Saved data entries:
──────────

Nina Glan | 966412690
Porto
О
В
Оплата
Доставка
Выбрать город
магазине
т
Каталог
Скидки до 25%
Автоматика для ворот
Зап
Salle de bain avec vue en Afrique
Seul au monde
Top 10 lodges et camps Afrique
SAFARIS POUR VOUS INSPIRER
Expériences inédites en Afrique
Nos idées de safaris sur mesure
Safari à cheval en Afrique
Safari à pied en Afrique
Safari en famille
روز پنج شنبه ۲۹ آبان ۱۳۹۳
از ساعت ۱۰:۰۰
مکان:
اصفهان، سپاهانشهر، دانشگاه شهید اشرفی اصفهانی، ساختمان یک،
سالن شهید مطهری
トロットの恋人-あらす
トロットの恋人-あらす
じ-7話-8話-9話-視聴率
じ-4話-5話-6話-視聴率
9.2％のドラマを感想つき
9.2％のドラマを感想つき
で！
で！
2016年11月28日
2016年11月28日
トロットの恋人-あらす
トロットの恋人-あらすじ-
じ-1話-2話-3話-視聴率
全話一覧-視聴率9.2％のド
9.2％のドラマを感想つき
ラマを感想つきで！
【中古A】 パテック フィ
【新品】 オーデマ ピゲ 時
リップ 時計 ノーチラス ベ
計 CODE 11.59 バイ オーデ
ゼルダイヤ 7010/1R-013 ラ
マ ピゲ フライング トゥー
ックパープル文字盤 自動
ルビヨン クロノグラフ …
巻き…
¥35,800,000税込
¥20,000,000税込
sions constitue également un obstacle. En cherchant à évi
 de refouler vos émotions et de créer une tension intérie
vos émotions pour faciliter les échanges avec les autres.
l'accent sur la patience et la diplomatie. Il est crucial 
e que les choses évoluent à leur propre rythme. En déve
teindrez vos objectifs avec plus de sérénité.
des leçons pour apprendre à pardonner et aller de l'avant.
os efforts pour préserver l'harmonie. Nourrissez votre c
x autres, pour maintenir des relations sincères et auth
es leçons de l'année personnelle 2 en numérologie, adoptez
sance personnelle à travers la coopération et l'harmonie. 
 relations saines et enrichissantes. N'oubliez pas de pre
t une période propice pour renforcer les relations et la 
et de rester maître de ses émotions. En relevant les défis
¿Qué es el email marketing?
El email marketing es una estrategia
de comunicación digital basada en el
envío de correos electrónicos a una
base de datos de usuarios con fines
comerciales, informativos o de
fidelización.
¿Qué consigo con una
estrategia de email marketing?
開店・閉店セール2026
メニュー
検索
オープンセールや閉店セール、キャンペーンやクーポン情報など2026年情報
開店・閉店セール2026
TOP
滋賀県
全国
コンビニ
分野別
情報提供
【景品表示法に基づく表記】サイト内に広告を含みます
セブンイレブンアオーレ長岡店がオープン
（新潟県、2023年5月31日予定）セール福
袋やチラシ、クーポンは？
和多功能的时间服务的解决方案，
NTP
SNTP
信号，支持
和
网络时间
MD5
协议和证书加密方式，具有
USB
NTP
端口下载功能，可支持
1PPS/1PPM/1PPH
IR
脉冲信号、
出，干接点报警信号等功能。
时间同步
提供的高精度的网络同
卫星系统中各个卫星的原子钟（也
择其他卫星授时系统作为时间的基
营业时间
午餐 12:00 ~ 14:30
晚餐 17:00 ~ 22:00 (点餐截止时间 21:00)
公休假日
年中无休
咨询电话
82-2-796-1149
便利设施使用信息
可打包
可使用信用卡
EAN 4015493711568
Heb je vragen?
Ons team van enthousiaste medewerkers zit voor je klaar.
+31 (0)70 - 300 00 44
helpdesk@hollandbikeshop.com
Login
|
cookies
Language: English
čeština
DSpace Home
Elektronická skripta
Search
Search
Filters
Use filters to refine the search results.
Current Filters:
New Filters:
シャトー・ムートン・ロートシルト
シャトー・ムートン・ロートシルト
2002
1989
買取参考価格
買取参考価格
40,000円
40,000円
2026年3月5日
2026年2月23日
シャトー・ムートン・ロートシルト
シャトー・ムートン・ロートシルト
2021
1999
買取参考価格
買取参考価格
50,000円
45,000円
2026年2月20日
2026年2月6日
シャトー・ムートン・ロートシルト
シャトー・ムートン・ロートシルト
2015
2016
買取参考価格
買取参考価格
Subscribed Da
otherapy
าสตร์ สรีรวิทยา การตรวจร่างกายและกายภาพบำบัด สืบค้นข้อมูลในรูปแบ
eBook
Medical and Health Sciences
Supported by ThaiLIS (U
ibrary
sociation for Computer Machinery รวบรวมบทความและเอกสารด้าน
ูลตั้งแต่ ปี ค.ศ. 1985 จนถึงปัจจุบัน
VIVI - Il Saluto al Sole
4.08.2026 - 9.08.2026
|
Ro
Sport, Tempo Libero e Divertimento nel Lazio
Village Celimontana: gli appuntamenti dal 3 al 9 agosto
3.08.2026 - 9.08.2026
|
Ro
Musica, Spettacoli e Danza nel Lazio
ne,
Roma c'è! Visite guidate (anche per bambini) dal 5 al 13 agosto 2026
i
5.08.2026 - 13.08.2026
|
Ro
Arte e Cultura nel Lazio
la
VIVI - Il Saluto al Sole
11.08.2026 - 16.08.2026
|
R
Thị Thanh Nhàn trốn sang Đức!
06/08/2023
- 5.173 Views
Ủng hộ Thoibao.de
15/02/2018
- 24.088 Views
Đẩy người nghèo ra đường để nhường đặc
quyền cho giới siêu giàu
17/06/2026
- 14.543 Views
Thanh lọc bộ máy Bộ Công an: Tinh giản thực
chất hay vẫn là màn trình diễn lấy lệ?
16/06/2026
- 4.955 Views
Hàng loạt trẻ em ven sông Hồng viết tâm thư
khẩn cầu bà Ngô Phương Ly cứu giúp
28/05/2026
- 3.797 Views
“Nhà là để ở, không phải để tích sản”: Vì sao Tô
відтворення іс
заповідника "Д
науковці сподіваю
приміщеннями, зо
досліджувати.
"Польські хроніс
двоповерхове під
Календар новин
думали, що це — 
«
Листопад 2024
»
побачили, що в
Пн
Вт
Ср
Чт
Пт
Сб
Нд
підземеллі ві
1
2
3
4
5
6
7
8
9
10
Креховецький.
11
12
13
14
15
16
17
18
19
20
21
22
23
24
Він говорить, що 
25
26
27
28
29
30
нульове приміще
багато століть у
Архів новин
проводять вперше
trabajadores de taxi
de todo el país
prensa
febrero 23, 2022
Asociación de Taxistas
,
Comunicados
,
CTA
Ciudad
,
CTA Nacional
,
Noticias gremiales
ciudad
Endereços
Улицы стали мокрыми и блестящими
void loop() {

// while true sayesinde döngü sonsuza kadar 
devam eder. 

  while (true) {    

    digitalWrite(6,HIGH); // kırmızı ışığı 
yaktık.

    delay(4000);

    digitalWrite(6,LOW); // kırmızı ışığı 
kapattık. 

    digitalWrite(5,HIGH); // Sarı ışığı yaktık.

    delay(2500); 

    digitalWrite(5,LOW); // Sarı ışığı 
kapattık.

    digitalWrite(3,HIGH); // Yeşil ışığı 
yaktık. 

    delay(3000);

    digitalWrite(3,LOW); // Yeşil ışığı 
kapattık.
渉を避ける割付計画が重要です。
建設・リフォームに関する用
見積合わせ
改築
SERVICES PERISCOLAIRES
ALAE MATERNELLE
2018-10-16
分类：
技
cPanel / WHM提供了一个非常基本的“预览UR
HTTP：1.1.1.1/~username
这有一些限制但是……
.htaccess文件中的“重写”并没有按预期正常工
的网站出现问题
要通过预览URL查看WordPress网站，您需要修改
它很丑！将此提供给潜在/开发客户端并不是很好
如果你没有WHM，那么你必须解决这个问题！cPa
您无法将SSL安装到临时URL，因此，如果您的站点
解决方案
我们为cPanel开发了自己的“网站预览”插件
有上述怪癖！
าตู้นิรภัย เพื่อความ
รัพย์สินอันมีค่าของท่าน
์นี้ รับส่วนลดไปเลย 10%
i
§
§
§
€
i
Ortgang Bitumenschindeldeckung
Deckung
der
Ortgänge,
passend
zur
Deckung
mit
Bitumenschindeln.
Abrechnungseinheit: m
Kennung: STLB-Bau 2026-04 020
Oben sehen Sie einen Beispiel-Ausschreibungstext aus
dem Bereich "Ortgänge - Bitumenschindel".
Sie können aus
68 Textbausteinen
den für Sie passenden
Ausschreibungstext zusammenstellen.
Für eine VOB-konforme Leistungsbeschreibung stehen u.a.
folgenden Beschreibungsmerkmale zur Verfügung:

──────────

*PROBLEM DETAILS*: What you return must be the lines above that run from the line with "اصفهان، سپاهانشهر، دانشگاه" to the line with "sions constitue également", inclusive, each copied exactly.

*EXERCISE SOLUTION*:
اصفهان، سپاهانشهر، دانشگاه شهید اشرفی اصفهانی، ساختمان یک،
سالن شهید مطهری
トロットの恋人-あらす
トロットの恋人-あらす
じ-7話-8話-9話-視聴率
じ-4話-5話-6話-視聴率
9.2％のドラマを感想つき
9.2％のドラマを感想つき
で！
で！
2016年11月28日
2016年11月28日
トロットの恋人-あらす
トロットの恋人-あらすじ-
じ-1話-2話-3話-視聴率
全話一覧-視聴率9.2％のド
9.2％のドラマを感想つき
ラマを感想つきで！
【中古A】 パテック フィ
【新品】 オーデマ ピゲ 時
リップ 時計 ノーチラス ベ
計 CODE 11.59 バイ オーデ
ゼルダイヤ 7010/1R-013 ラ
マ ピゲ フライング トゥー
ックパープル文字盤 自動
ルビヨン クロノグラフ …
巻き…
¥35,800,000税込
¥20,000,000税込
sions constitue également un obstacle. En cherchant à évi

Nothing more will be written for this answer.